--- READING PASSAGE ---

The fan lamp according to claim 3, wherein the fan lamp comprises a top mounting assembly (500), the top mounting assembly (500) comprises a derrick (520), the motor assembly (400) comprises a connecting member (440) and a first decorative cover (420), the connecting member (440) is connected to the derrick (520) and the motor shaft (412), and the first decorative cover (420) covers an outer side of the connecting member (440).
The fan lamp according to claim 3, wherein the fan assembly (300) further comprises a fixing ring (340), the fixing ring (340) is fixedly mounted on the turntable (330), the motor main body (411) is fixedly mounted on the fixing ring (340), the synchronizer (320) is annular, the synchronizer (320) is sleeved on an outer side of the fixing ring (340); and
a limiting structure is provided between the synchronizer (320) and the fixing ring (340), the limiting structure comprises an unfolding limiting portion and a storage limiting portion, the unfolding limiting portion is capable of limiting the plurality of fan blades (310) to the unfolding positions, and the storage limiting portion is capable of limiting the plurality of fan blades (310) to the storage positions.
The fan lamp according to claim 3, wherein the fan lamp comprises a fixing plate (600), the fixing plate (600) is fixedly mounted on the motor shaft (412), and the lamp panel (100) is fixedly mounted on the fixing plate (600).
The fan lamp according to claim 7, wherein the fan lamp further comprises a shaft sleeve (430) sleeved on the motor shaft (412), and the shaft sleeve (430) is located between the motor main body (411) and the fixing plate (600).
The fan lamp according to any one of claims 1-8, wherein the direct current motor (410) is configured to be at least partially exposed relative to the fan assembly (300).
The fan lamp according to any one of claims 1-8, wherein the lamp assembly (200) comprises a lamp shade (210) and a light source assembly (220), the lamp shade (210) is fixedly mounted on the lamp panel (100), the light source assembly (220) is in an accommodation cavity surrounded by the lamp panel (100) and the lamp shade (210); and
a contour of a lamp shade circumferential outer wall (211) of the lamp shade (210) is the same as a contour of a lamp panel circumferential outer wall (110) of the lamp panel (100), and an end of the lamp shade circumferential outer wall (211) near the fan assembly (300) abuts against an end of the lamp panel circumferential outer wall (110) away from the fan assembly (300).
The fan lamp according to claim 10, wherein the lamp panel (100) comprises a bottom plate (120) and a circumferential plate (130), the lamp shade (210) comprises a lamp shade body (212) and an annular mounting portion (213), the lamp shade circumferential outer wall (211) is located at the periphery of the lamp shade body (212), the lamp panel circumferential outer wall (110) is located at the periphery of the circumferential plate (130), the annular mounting portion (213) is sleeved in the inner side of the circumferential plate (130), and the annular mounting portion (213) is clamp with the lamp panel (100).

--- DATASET CONTENT ---

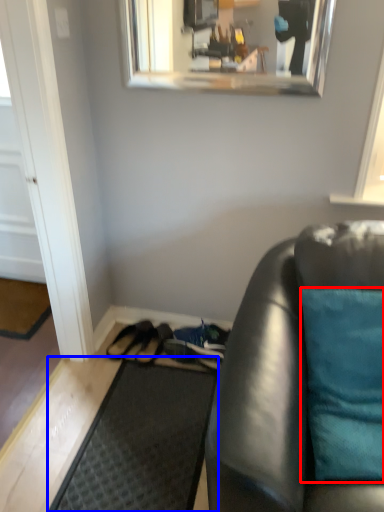
Question: Which object appears farthest to the camera in this image, pillow (highlighted by a red box) or doormat (highlighted by a blue box)?

Choices:
 (A) pillow
 (B) doormat

Answer: (B)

---

WHAT THIS EXERCISE ASKS:
1. Write out the part of the fan lamp claims starting with "The fan lamp according to claim 3, wherein the fan assembly" and going on through "the storage positions.".
2. According to the fan lamp claims, where is the shaft sleeve (430) located?
The data is material separate from the fan lamp claims.

RESULTS OF THE EXERCISE:
1.
The fan lamp according to claim 3, wherein the fan assembly (300) further comprises a fixing ring (340), the fixing ring (340) is fixedly mounted on the turntable (330), the motor main body (411) is fixedly mounted on the fixing ring (340), the synchronizer (320) is annular, the synchronizer (320) is sleeved on an outer side of the fixing ring (340); and
a limiting structure is provided between the synchronizer (320) and the fixing ring (340), the limiting structure comprises an unfolding limiting portion and a storage limiting portion, the unfolding limiting portion is capable of limiting the plurality of fan blades (310) to the unfolding positions, and the storage limiting portion is capable of limiting the plurality of fan blades (310) to the storage positions.

2. It is located between the motor main body (411) and the fixing plate (600).